**DATASET RECORDS**.
━━━━━━━━━━━━━━━━━━━━━━━━━━━━━━

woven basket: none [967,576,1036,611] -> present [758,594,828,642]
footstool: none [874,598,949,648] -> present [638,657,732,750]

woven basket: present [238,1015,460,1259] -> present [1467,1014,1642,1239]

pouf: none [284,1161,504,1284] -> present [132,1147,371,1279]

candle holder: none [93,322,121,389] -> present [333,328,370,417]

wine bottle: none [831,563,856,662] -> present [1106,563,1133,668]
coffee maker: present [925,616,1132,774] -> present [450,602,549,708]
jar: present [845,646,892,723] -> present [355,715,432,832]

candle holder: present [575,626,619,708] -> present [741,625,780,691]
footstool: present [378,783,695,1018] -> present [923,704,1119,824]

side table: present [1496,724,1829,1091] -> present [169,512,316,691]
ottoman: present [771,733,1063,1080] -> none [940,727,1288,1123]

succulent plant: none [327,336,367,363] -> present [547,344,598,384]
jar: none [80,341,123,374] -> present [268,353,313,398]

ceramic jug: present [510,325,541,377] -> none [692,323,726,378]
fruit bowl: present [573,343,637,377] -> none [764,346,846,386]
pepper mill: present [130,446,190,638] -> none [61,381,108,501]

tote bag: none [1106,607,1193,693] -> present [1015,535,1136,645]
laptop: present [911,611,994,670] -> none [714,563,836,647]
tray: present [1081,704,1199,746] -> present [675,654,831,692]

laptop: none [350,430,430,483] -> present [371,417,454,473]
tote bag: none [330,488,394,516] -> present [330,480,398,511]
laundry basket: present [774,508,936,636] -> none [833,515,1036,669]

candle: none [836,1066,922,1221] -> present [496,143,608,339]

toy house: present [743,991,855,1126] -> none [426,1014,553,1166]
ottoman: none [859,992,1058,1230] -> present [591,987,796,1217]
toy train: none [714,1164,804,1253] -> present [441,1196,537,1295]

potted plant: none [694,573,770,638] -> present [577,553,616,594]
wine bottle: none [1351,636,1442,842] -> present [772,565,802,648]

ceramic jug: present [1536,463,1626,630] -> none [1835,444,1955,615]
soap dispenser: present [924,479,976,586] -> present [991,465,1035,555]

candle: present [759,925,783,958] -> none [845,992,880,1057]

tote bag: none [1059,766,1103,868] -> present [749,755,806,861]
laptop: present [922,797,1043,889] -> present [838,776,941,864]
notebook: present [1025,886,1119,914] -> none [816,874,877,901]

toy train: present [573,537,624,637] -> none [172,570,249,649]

━━━━━━━━━━━━━━━━━━━━━━━━━━━━━━

**DIRECTIONS FOR THIS TASK**.
Return only the lines between the one holding "tray: present [1081,704,1199,746]" and the one holding "notebook: present [1025,886,1119,914]", inclusive, exactly as they appear above.

**ANSWER BELOW**.
tray: present [1081,704,1199,746] -> present [675,654,831,692]

laptop: none [350,430,430,483] -> present [371,417,454,473]
tote bag: none [330,488,394,516] -> present [330,480,398,511]
laundry basket: present [774,508,936,636] -> none [833,515,1036,669]

candle: none [836,1066,922,1221] -> present [496,143,608,339]

toy house: present [743,991,855,1126] -> none [426,1014,553,1166]
ottoman: none [859,992,1058,1230] -> present [591,987,796,1217]
toy train: none [714,1164,804,1253] -> present [441,1196,537,1295]

potted plant: none [694,573,770,638] -> present [577,553,616,594]
wine bottle: none [1351,636,1442,842] -> present [772,565,802,648]

ceramic jug: present [1536,463,1626,630] -> none [1835,444,1955,615]
soap dispenser: present [924,479,976,586] -> present [991,465,1035,555]

candle: present [759,925,783,958] -> none [845,992,880,1057]

tote bag: none [1059,766,1103,868] -> present [749,755,806,861]
laptop: present [922,797,1043,889] -> present [838,776,941,864]
notebook: present [1025,886,1119,914] -> none [816,874,877,901]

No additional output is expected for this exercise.